Not sleeping on a couch in a tiny flat. Not sitting on a folding chair eating microwave-ed soups. Not watching the telly on mute. Not licking his fingers clean from the grease of a chips-filled newspaper. Not lying beneath an open window shirtless waiting for the temperature to drop. Not tripping out from a suddenly ice-cold shower. Not walking barefoot across linoleum-lined floors. Not breaking blocks of ice from a freezer door left open.

No, he is back where he belongs.

The jar leaves his fingers smudged with soot and dust but his palm fills with green powder. He throws it into the newly lit fireplace and waits for the expected face to make an appearance.

"Mr. Malfoy," the balding head greets.

"Sell it," he says.

"Are you sure, Mr. Malfoy? You only just received the deed back yesterday." The balding head is confused.

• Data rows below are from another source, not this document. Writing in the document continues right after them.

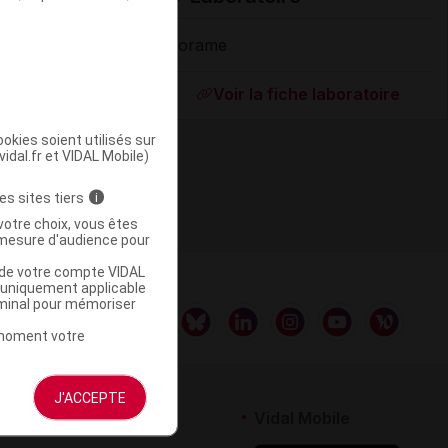
Florame
Supprimé
Voir la fiche laboratoire
okies soient utilisés sur
vidal.fr et VIDAL Mobile)
es sites tiers
i
votre choix, vous êtes
mesure d'audience pour
u de votre compte VIDAL
a uniquement applicable
rminal pour mémoriser
t moment votre
J'ACCEPTE
rtenaires
Vidal Mobile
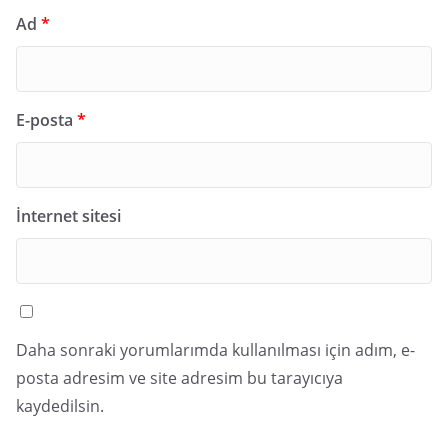
Ad
*
E-posta
*
İnternet sitesi
Daha sonraki yorumlarımda kullanılması için adım, e-
posta adresim ve site adresim bu tarayıcıya
kaydedilsin.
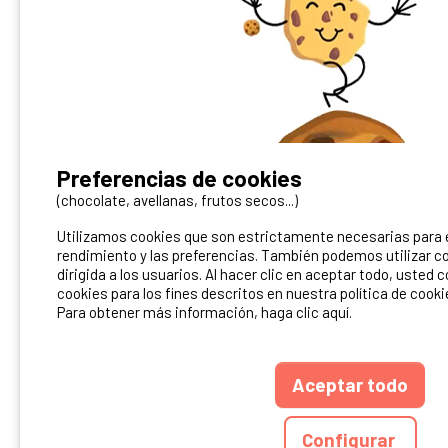
¿Tienes un camping?
Preferencias de cookies
Puedes difundirlo en nuestro sitio
(chocolate, avellanas, frutos secos...)
Utilizamos cookies que son estrictamente necesarias para el
Contacto Ibericamp
rendimiento y las preferencias. También podemos utilizar co
dirigida a los usuarios. Al hacer clic en aceptar todo, usted 
cookies para los fines descritos en nuestra política de cooki
Para obtener más información, haga clic aquí.
Aceptar todo
ANUARIO
CGU DEL S
Configurar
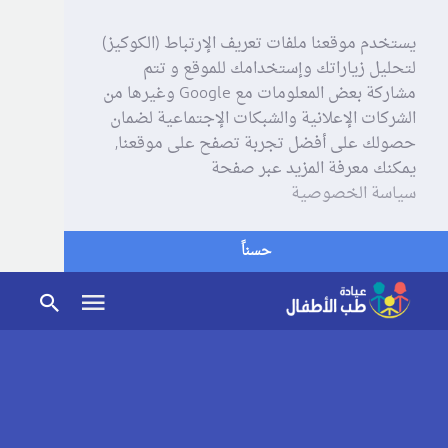
يستخدم موقعنا ملفات تعريف الإرتباط (الكوكيز)
لتحليل زياراتك وإستخدامك للموقع و تتم
مشاركة بعض المعلومات مع Google وغيرها من
الشركات الإعلانية والشبكات الإجتماعية لضمان
حصولك على أفضل تجربة تصفح على موقعنا,
يمكنك معرفة المزيد عبر صفحة
سياسة الخصوصية
حسناً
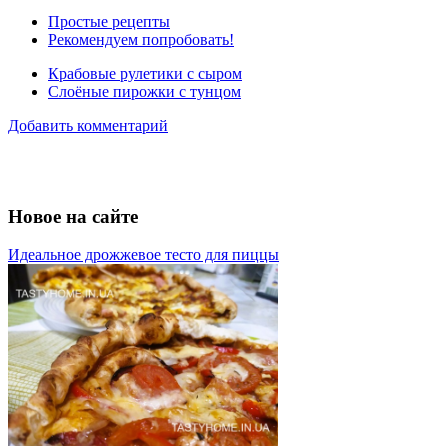
Простые рецепты
Рекомендуем попробовать!
Крабовые рулетики с сыром
Слоёные пирожки с тунцом
Добавить комментарий
Новое на сайте
Идеальное дрожжевое тесто для пиццы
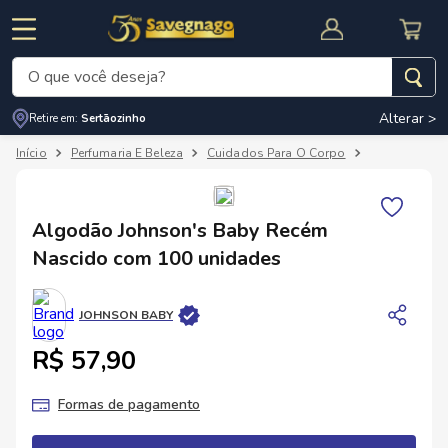
O que você deseja?
Alterar >
Retire em:
Sertãozinho
Termos mais buscados
Perfumaria E Beleza
Cuidados Para O Corpo
Algodão, Has
1
º
leite
2
º
cafe
RNAL
CUPOM DE DESCONTO
Algodão Johnson's Baby Recém
3
º
cerveja
Nascido com 100 unidades
4
º
carne
5
º
arroz
JOHNSON BABY
R$ 57,90
Formas de pagamento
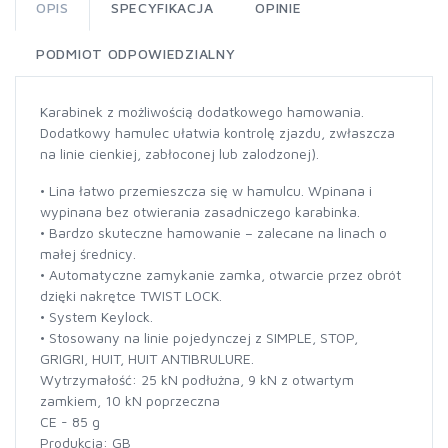
OPIS
SPECYFIKACJA
OPINIE
PODMIOT ODPOWIEDZIALNY
Karabinek z możliwością dodatkowego hamowania.
Dodatkowy hamulec ułatwia kontrolę zjazdu, zwłaszcza
na linie cienkiej, zabłoconej lub zalodzonej).
• Lina łatwo przemieszcza się w hamulcu. Wpinana i
wypinana bez otwierania zasadniczego karabinka.
• Bardzo skuteczne hamowanie – zalecane na linach o
małej średnicy.
• Automatyczne zamykanie zamka, otwarcie przez obrót
dzięki nakrętce TWIST LOCK.
• System Keylock.
• Stosowany na linie pojedynczej z SIMPLE, STOP,
GRIGRI, HUIT, HUIT ANTIBRULURE.
Wytrzymałość: 25 kN podłużna, 9 kN z otwartym
zamkiem, 10 kN poprzeczna
CE - 85 g
Produkcja: GB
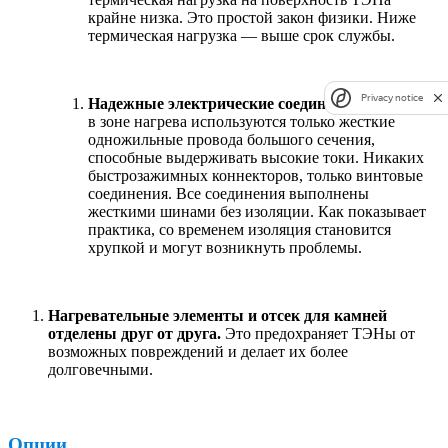
крайне низка. Это простой закон физики. Ниже
термическая нагрузка — выше срок службы.
Privacy notice
Надежные электрические соединения.
Для печей
в зоне нагрева используются только жесткие
одножильные провода большого сечения,
способные выдерживать высокие токи. Никаких
быстрозажимных коннекторов, только винтовые
соединения. Все соединения выполнены
жесткими шинами без изоляции. Как показывает
практика, со временем изоляция становится
хрупкой и могут возникнуть проблемы.
Нагревательные элементы и отсек для камней
отделены друг от друга.
Это предохраняет ТЭНы от
возможных повреждений и делает их более
долговечными.
Опции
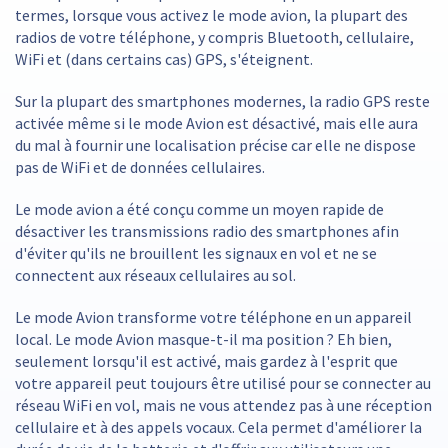
termes, lorsque vous activez le mode avion, la plupart des
radios de votre téléphone, y compris Bluetooth, cellulaire,
WiFi et (dans certains cas) GPS, s'éteignent.
Sur la plupart des smartphones modernes, la radio GPS reste
activée même si le mode Avion est désactivé, mais elle aura
du mal à fournir une localisation précise car elle ne dispose
pas de WiFi et de données cellulaires.
Le mode avion a été conçu comme un moyen rapide de
désactiver les transmissions radio des smartphones afin
d'éviter qu'ils ne brouillent les signaux en vol et ne se
connectent aux réseaux cellulaires au sol.
Le mode Avion transforme votre téléphone en un appareil
local. Le mode Avion masque-t-il ma position ? Eh bien,
seulement lorsqu'il est activé, mais gardez à l'esprit que
votre appareil peut toujours être utilisé pour se connecter au
réseau WiFi en vol, mais ne vous attendez pas à une réception
cellulaire et à des appels vocaux. Cela permet d'améliorer la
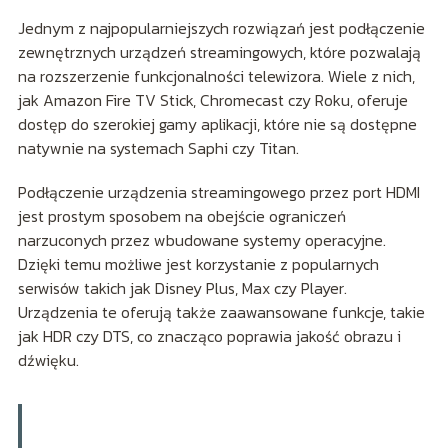
Jednym z najpopularniejszych rozwiązań jest podłączenie
zewnętrznych urządzeń streamingowych, które pozwalają
na rozszerzenie funkcjonalności telewizora. Wiele z nich,
jak Amazon Fire TV Stick, Chromecast czy Roku, oferuje
dostęp do szerokiej gamy aplikacji, które nie są dostępne
natywnie na systemach Saphi czy Titan.
Podłączenie urządzenia streamingowego przez port HDMI
jest prostym sposobem na obejście ograniczeń
narzuconych przez wbudowane systemy operacyjne.
Dzięki temu możliwe jest korzystanie z popularnych
serwisów takich jak Disney Plus, Max czy Player.
Urządzenia te oferują także zaawansowane funkcje, takie
jak HDR czy DTS, co znacząco poprawia jakość obrazu i
dźwięku.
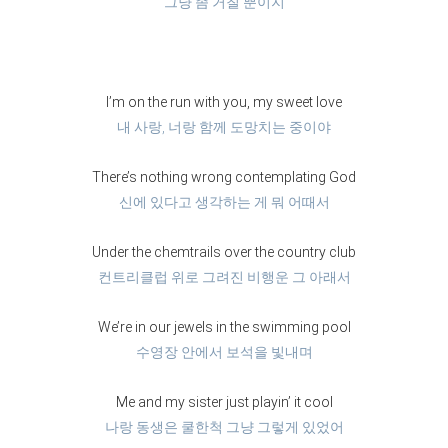
그냥 좀 거칠 뿐이지
I’m on the run with you, my sweet love
내 사랑, 너랑 함께 도망치는 중이야
There’s nothing wrong contemplating God
신에 있다고 생각하는 게 뭐 어때서
Under the chemtrails over the country club
컨트리클럽 위로 그려진 비행운 그 아래서
We’re in our jewels in the swimming pool
수영장 안에서 보석을 빛내며
Me and my sister just playin’ it cool
나랑 동생은 쿨한척 그냥 그렇게 있었어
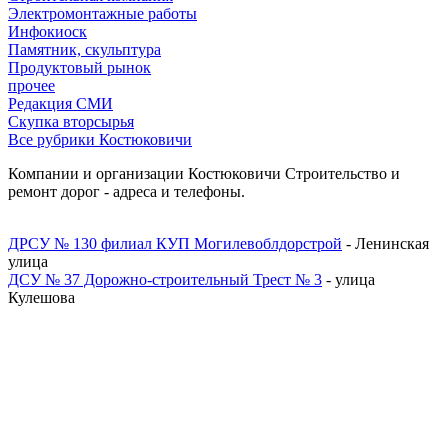
Электромонтажные работы
Инфокиоск
Памятник, скульптура
Продуктовый рынок
прочее
Редакция СМИ
Скупка вторсырья
Все рубрики Костюковичи
Компании и организации Костюковичи Строительство и
ремонт дорог - адреса и телефоны.
ДРСУ № 130 филиал КУП Могилевоблдорстрой
- Ленинская
улица
ДСУ № 37 Дорожно-строительный Трест № 3
- улица
Кулешова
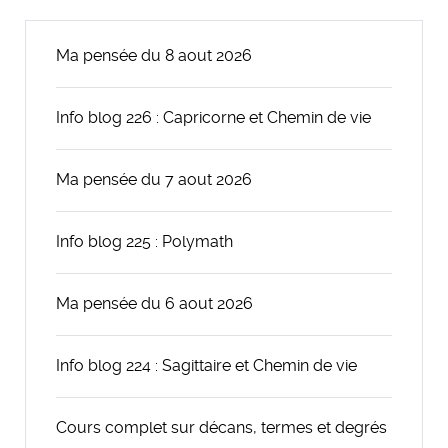
Ma pensée du 8 aout 2026
Info blog 226 : Capricorne et Chemin de vie
Ma pensée du 7 aout 2026
Info blog 225 : Polymath
Ma pensée du 6 aout 2026
Info blog 224 : Sagittaire et Chemin de vie
Cours complet sur décans, termes et degrés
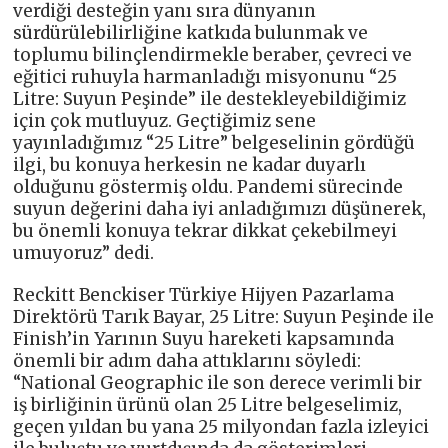
verdiği desteğin yanı sıra dünyanın
sürdürülebilirliğine katkıda bulunmak ve
toplumu bilinçlendirmekle beraber, çevreci ve
eğitici ruhuyla harmanladığı misyonunu “25
Litre: Suyun Peşinde” ile destekleyebildiğimiz
için çok mutluyuz. Geçtiğimiz sene
yayınladığımız “25 Litre” belgeselinin gördüğü
ilgi, bu konuya herkesin ne kadar duyarlı
olduğunu göstermiş oldu. Pandemi sürecinde
suyun değerini daha iyi anladığımızı düşünerek,
bu önemli konuya tekrar dikkat çekebilmeyi
umuyoruz” dedi.
Reckitt Benckiser Türkiye Hijyen Pazarlama
Direktörü Tarık Bayar, 25 Litre: Suyun Peşinde ile
Finish’in Yarının Suyu hareketi kapsamında
önemli bir adım daha attıklarını söyledi:
“National Geographic ile son derece verimli bir
iş birliğinin ürünü olan 25 Litre belgeselimiz,
geçen yıldan bu yana 25 milyondan fazla izleyici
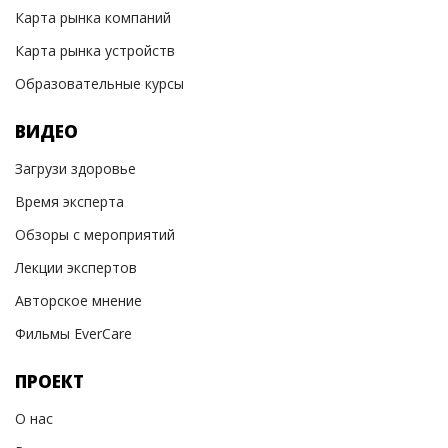
Карта рынка компаний
Карта рынка устройств
Образовательные курсы
ВИДЕО
Загрузи здоровье
Время эксперта
Обзоры с мероприятий
Лекции экспертов
Авторское мнение
Фильмы EverCare
ПРОЕКТ
О нас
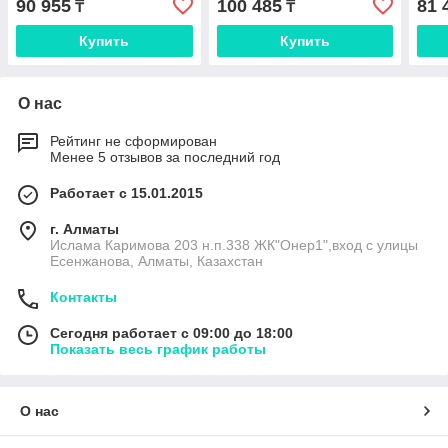
90 955
100 485
81 
₸
₸
Купить
Купить
О нас
Рейтинг не сформирован
Менее 5 отзывов за последний год
Работает с 15.01.2015
г. Алматы
Ислама Каримова 203 н.п.338 ЖК"Онер1",вход с улицы
Есенжанова, Алматы, Казахстан
Контакты
Сегодня работает с 09:00 до 18:00
Показать весь график работы
О нас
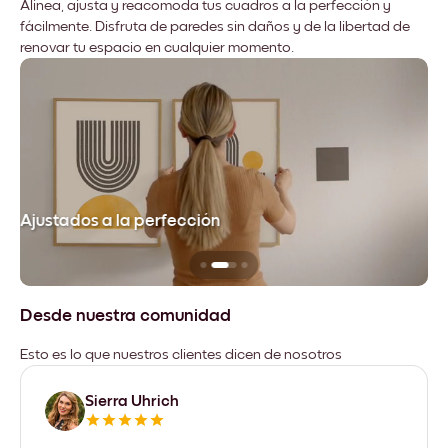
Alinea, ajusta y reacomoda tus cuadros a la perfección y
fácilmente. Disfruta de paredes sin daños y de la libertad de
renovar tu espacio en cualquier momento.
Ajustados a la perfección
No
Desde nuestra comunidad
Esto es lo que nuestros clientes dicen de nosotros
Sierra Uhrich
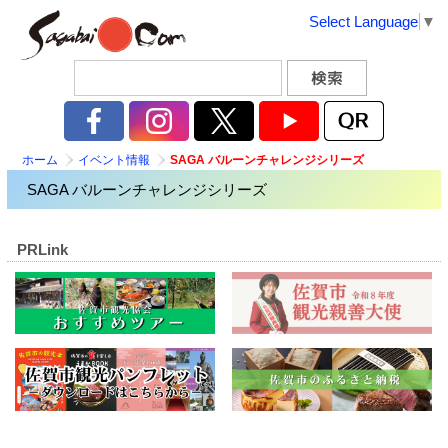
Select Language
▼
ホーム
イベント情報
SAGA バルーンチャレンジシリーズ
SAGA バルーンチャレンジシリーズ
PRLink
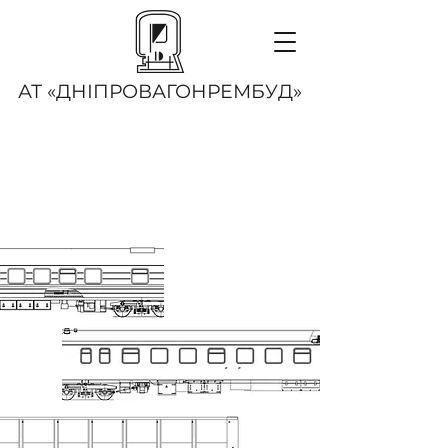
АТ «ДНІПРОВАГОНРЕМБУД»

"I know." And he is confused as well. He is puzzled and he is worried, but none of that removes the conviction that he feels. "But it's not-" he pauses, unsure of how to explain it.

"I understand, sir," the balding head finishes, bobbing once in the affirmative. "It must not feel like home after so long. Perhaps you ought to give it a few more weeks- let the place grow back on you?"

He considers the decaying living room and imagines it back when the green and gold brocade hung in twin ramparts, the solid oak and marble of the dining room table laden with delicate wine glasses and the finest porcelain dishes. He imagines his mother seated in the corner, her robes impeccable and features contented; he imagines his father standing behind her, his hand on her shoulder and his lips curved proudly. He imagines himself beside them, and the picture cracks.

He imagines instead a folding chair and flowered tablecloth, and his decision is made.

"No," he says. "I don't want it anymore."